The White House & junk food photo ops
It’s time for President Obama and the first family to ditch the junk food in photo ops.
At least that’s the opinion of the Washington, D.C.-based Physicians Committee for Responsible Medicine.
The nonprofit group filed a petition May 10, asking the White House to issue an executive order banning staged official photo ops that depict the family, first family, vice president and members of the president’s cabinet with unhealthful foods.
The petition, filed on the White House website, says, “the photos often present foods that contribute most strongly to cancer, obesity, and premature mortality in a favorable light. A typical photo op depicts a president entertaining a foreign dignitary, with both stuffing processed meats or hamburgers into their mouths for the assembled cameras.”
“The White House would never set up a photo op of a president with a cigarette, so why show him eating foods that cause cancer?” said Susan Levin, committee director of nutrition education, in a news release. “Hot dogs, hamburgers, and other unhealthful foods kill more Americans each year than tobacco, and they cost taxpayers billions of dollars in health care. The president can eat what he likes in private, but at orchestrated public events, our leaders are role models.”

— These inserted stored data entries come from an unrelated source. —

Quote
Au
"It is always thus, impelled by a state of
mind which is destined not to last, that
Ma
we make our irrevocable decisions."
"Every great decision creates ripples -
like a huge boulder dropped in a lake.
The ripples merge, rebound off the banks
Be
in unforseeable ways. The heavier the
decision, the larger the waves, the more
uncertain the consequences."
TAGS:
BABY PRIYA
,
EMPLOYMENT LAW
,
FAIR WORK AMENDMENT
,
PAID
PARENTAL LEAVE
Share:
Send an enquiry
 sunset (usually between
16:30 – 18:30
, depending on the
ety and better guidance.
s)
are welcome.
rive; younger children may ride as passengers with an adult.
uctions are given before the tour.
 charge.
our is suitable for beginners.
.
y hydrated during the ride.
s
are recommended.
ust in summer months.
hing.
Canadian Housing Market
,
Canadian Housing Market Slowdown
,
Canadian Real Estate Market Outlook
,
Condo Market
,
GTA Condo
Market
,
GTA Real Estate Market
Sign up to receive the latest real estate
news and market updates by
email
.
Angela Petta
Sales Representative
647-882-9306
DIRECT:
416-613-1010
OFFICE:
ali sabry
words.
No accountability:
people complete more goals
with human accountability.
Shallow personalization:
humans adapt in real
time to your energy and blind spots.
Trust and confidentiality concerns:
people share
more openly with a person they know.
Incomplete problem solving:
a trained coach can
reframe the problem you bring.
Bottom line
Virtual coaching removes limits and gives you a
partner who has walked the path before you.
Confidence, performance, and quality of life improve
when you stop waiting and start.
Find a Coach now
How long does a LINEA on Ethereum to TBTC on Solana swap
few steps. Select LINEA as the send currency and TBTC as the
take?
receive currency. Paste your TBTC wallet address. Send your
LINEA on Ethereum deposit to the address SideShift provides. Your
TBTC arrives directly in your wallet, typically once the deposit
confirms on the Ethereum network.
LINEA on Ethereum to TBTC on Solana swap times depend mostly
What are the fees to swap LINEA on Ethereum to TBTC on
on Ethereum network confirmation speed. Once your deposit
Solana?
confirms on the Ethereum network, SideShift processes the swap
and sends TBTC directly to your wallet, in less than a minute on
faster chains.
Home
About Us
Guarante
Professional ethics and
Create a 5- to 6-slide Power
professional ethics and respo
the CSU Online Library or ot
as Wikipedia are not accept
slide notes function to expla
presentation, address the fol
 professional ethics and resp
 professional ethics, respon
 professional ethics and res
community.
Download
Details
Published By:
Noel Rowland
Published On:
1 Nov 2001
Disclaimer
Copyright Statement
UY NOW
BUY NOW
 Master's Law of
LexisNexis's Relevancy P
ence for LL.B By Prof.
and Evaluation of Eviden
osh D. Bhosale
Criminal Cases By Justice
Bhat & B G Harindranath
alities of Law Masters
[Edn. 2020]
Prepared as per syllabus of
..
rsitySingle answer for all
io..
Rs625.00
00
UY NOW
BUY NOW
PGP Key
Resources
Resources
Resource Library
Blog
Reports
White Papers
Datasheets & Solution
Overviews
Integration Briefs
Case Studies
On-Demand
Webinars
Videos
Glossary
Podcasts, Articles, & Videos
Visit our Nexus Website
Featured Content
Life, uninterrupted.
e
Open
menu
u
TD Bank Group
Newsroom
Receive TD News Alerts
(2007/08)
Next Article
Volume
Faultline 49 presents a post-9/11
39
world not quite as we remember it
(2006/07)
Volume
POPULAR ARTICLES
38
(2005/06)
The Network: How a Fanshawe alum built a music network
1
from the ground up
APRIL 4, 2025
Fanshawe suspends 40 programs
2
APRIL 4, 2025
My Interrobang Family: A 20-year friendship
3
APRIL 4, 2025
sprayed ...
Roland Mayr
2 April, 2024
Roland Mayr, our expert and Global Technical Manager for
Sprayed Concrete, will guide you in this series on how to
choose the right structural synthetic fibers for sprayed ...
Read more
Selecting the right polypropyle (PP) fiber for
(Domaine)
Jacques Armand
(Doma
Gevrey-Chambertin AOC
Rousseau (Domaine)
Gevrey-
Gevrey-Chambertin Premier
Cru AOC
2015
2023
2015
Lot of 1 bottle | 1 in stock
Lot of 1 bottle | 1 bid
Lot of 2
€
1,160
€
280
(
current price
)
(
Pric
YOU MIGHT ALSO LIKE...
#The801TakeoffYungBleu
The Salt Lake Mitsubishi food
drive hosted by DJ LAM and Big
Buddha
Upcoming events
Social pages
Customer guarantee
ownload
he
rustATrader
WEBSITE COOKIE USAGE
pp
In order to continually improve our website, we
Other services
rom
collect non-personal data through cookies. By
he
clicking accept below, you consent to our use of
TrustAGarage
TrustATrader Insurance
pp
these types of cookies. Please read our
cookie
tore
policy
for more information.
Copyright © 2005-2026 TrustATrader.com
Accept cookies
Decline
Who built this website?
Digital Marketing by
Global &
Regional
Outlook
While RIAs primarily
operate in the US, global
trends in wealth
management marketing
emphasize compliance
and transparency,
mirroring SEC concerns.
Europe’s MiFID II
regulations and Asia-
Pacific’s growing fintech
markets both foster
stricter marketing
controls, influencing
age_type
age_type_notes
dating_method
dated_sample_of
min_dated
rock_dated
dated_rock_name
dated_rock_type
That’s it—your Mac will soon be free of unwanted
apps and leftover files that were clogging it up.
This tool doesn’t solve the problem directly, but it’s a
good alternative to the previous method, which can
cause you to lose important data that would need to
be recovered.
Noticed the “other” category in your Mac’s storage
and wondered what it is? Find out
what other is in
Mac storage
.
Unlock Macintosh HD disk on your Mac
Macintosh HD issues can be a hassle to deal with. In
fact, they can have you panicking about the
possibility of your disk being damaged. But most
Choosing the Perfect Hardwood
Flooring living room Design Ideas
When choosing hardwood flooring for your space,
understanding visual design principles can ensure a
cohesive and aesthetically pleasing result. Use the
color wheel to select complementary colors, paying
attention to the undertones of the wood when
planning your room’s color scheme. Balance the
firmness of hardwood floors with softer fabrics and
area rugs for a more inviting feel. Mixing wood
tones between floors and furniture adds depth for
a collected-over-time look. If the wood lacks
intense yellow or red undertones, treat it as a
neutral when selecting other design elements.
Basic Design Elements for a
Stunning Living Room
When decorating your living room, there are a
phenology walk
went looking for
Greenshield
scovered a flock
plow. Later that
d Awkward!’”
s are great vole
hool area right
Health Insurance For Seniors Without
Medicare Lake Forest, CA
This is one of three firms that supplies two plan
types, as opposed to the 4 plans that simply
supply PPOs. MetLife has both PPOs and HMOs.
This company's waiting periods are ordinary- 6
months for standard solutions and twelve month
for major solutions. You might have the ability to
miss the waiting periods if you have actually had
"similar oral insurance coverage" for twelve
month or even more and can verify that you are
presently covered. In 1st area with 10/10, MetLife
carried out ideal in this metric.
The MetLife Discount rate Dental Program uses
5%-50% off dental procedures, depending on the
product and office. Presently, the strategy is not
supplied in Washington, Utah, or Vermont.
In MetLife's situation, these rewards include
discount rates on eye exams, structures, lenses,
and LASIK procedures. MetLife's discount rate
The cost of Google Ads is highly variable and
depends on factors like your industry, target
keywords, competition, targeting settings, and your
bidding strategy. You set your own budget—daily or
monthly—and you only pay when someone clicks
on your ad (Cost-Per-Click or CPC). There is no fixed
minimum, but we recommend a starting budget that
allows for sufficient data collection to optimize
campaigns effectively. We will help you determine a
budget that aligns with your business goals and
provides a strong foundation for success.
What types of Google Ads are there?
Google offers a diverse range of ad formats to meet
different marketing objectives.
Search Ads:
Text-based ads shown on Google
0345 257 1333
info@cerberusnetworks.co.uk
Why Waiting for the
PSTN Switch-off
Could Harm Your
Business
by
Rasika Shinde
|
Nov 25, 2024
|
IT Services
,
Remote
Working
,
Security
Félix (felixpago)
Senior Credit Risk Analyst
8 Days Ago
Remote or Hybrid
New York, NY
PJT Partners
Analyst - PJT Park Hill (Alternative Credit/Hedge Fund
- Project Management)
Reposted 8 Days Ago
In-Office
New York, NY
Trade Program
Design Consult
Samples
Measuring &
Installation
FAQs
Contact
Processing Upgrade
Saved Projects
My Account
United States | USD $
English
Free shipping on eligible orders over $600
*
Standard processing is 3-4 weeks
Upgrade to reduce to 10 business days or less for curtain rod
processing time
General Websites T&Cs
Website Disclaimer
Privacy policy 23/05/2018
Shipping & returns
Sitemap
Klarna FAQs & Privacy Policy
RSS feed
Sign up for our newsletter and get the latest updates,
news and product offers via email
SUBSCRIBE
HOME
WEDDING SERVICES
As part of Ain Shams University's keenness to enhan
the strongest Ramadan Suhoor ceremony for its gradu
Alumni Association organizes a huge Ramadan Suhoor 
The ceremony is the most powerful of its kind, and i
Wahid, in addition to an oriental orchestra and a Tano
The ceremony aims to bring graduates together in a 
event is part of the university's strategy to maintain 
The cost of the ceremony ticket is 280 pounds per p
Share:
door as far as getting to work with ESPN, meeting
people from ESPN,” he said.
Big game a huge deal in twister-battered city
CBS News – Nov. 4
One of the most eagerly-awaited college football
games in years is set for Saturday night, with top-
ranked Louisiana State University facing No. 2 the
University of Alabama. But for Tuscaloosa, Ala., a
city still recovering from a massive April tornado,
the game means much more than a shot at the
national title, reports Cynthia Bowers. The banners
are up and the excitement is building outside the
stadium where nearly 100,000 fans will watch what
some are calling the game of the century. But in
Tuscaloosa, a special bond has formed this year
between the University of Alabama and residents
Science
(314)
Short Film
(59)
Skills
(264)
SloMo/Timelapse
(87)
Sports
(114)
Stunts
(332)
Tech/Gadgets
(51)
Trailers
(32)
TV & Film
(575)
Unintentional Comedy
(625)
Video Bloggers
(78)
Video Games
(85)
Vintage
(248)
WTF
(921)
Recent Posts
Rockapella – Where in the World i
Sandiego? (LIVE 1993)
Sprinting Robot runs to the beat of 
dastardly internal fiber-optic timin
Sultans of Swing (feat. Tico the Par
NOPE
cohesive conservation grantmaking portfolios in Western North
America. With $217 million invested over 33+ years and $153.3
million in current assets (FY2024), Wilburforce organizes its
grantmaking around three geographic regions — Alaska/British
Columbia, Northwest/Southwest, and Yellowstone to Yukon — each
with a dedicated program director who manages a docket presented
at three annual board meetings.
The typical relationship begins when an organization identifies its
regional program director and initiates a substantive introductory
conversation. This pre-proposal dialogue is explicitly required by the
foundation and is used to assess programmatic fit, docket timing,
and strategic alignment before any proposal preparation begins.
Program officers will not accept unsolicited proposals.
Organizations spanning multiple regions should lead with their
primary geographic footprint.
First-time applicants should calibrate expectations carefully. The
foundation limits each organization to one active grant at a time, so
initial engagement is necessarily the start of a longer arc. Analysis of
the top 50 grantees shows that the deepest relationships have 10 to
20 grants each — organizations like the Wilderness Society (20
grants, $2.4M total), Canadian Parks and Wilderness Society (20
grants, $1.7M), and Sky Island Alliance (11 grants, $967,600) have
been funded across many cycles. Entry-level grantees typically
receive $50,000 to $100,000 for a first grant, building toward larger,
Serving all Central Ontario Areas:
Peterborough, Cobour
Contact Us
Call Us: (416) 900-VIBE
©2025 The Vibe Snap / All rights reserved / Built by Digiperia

The news release went on to cite different instances in which the president was caught eating unhealthful foods, like hot dogs, hamburgers and sausages.
His predecessors, including George W. Bush, Bill Clinton and Ronald Reagan have also posed with unhealthful foods at official photo ops, the group notes.
The group argues White House food-oriented photo ops receive massive publicity (think product placement in movies) and drown out the government’s health messages (think USDA dietary guidelines), thus contributing to ignorance about health and nutrition.
The online petition needs 25,000 signatures by June 8. So far, it only has 1,534.
Is the physicians’ group right? Do the White House photo ops send a bad message?